According to the information about Fulfillment by Amazon, it is the Amazon seller that sets up the product listing and adds it to the Amazon catalog. So, in the case of these products, it was most likely the seller that made the claims, but Amazon was cited because they are the ones that actually distributed the product(s).
This could have some interesting repercussions for both Amazon and the companies that want to have their products fulfilled by Amazon.

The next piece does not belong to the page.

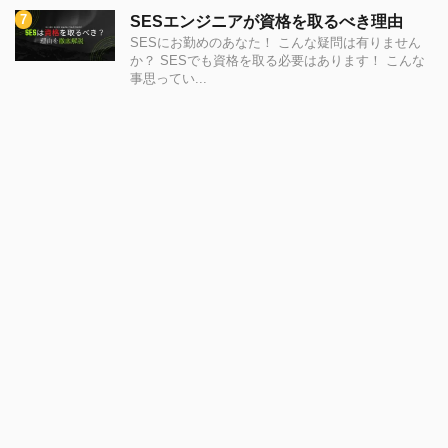
SESエンジニアが資格を取るべき理由
SESにお勤めのあなた！ こんな疑問は有りません
か？ SESでも資格を取る必要はあります！ こんな
事思ってい...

Other Questionable Products at Amazon
I checked for other mole and skin tag removers listed at Amazon. There are still many listed. I didn’t check EVERY listing, but I didn’t see any that were set for “Fulfillment by Amazon.” What I did notice that there is a disclaimer down at the very, very bottom of each of them. I don’t know if it was there before (I never noticed and couldn’t find an archived page to compare). The disclaimer states:
Disclaimer: While we work to ensure that product information is correct, on occasion manufacturers may alter their ingredient lists. Actual product packaging and materials may contain more and/or different information than that shown on our Web site. We recommend that you do not solely rely on the information presented and that you always read labels, warnings, and directions before using or consuming a product. For additional information about a product, please contact the manufacturer. Content on this site is for reference purposes and is not intended to substitute for advice given by a physician, pharmacist, or other licensed health-care professional. You should not use this information as self-diagnosis or for treating a health problem or disease. Contact your health-care provider immediately if you suspect that you have a medical problem. Information and statements regarding dietary supplements have not been evaluated by the Food and Drug Administration and are not intended to diagnose, treat, cure, or prevent any disease or health condition. Amazon.com assumes no liability for inaccuracies or misstatements about products.

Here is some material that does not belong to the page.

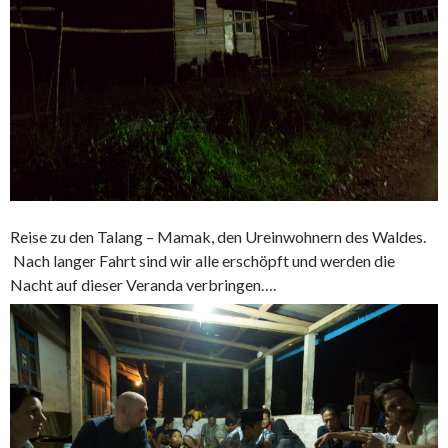
Reise zu den Talang – Mamak, den Ureinwohnern des Waldes.
Nach langer Fahrt sind wir alle erschöpft und werden die
Nacht auf dieser Veranda verbringen….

No doubt Amazon attorneys were involved in the wording of this disclaimer!
What does it mean to you?
If you are selling your products on Amazon, check to make sure your descriptions, claims, and products are legal and correct. Keep in mind that Amazon is probably going to be more watchful and/or restrictive on products allowed in the “Fulfillment by Amazon” program.
Don’t sell products that claim to be mole or skin tag removers.

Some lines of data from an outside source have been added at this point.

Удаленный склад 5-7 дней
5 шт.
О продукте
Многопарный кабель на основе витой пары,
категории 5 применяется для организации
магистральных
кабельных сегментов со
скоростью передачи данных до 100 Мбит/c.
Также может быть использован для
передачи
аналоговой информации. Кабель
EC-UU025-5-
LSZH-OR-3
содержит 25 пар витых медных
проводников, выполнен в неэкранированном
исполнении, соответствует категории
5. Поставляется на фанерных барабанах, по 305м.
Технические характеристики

As always, keep your products legal, which means that you cannot promote or sell (“introduce into interstate commerce”) unapproved new drugs. And you can’t manufacture drugs (even if they are approved) unless you have an approved and registered drug manufacturing facility.
Directly from the Statutes
(B) articles intended for use in the diagnosis, cure, mitigation, treatment, or prevention of disease in man or other animals; and
(C) articles (other than food) intended to affect the structure or any function of the body of man or other animals;
21 ISC 321(g)(1)
Keep your products within the definitions of soap or cosmetics!